▸ Change detection data
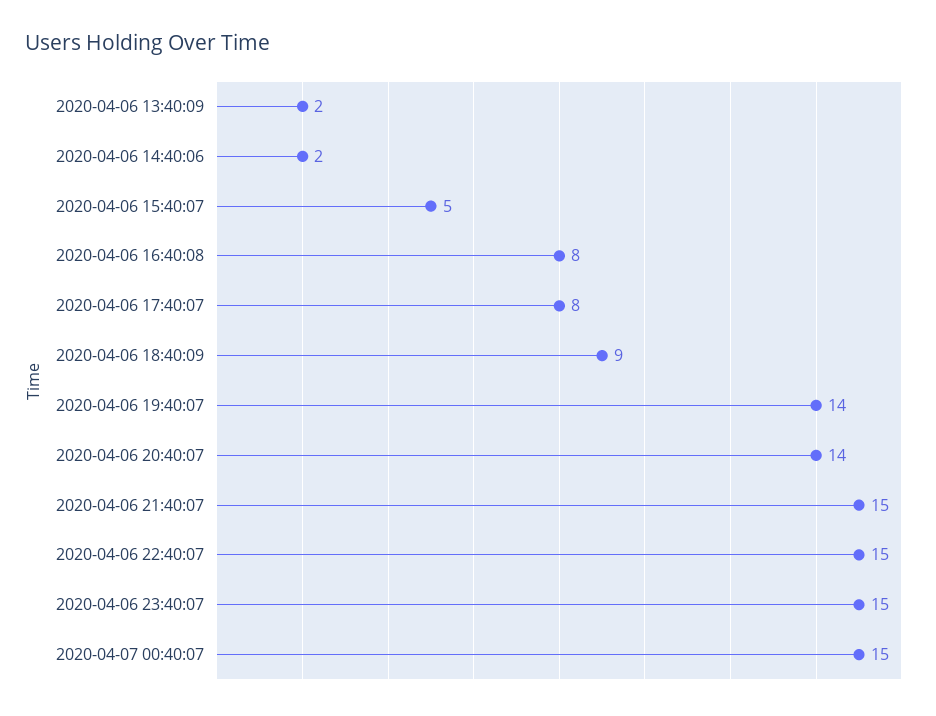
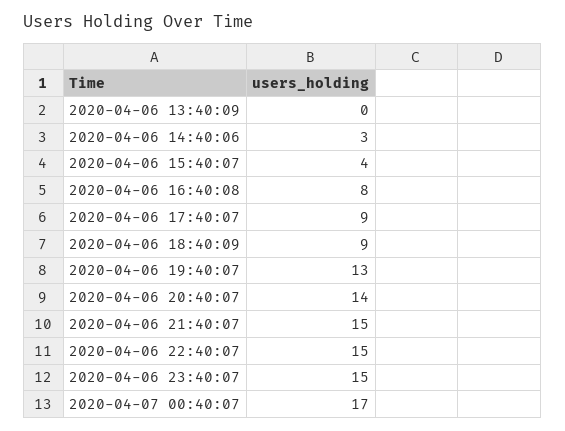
  {
-   "2020-04-06 13:40:09": 2,
+   "2020-04-06 13:40:09": 0,
-   "2020-04-06 14:40:06": 2,
+   "2020-04-06 14:40:06": 3,
-   "2020-04-06 15:40:07": 5,
+   "2020-04-06 15:40:07": 4,
    "2020-04-06 16:40:08": 8,
-   "2020-04-06 17:40:07": 8,
+   "2020-04-06 17:40:07": 9,
    "2020-04-06 18:40:09": 9,
-   "2020-04-06 19:40:07": 14,
+   "2020-04-06 19:40:07": 13,
    "2020-04-06 20:40:07": 14,
    "2020-04-06 21:40:07": 15,
    "2020-04-06 22:40:07": 15,
    "2020-04-06 23:40:07": 15,
-   "2020-04-07 00:40:07": 15
+   "2020-04-07 00:40:07": 17
  }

▸ Assigned task
Because pictures are not wanted, give every entry above again exactly without them.

▸ Expected answer
  {
-   "2020-04-06 13:40:09": 2,
+   "2020-04-06 13:40:09": 0,
-   "2020-04-06 14:40:06": 2,
+   "2020-04-06 14:40:06": 3,
-   "2020-04-06 15:40:07": 5,
+   "2020-04-06 15:40:07": 4,
    "2020-04-06 16:40:08": 8,
-   "2020-04-06 17:40:07": 8,
+   "2020-04-06 17:40:07": 9,
    "2020-04-06 18:40:09": 9,
-   "2020-04-06 19:40:07": 14,
+   "2020-04-06 19:40:07": 13,
    "2020-04-06 20:40:07": 14,
    "2020-04-06 21:40:07": 15,
    "2020-04-06 22:40:07": 15,
    "2020-04-06 23:40:07": 15,
-   "2020-04-07 00:40:07": 15
+   "2020-04-07 00:40:07": 17
  }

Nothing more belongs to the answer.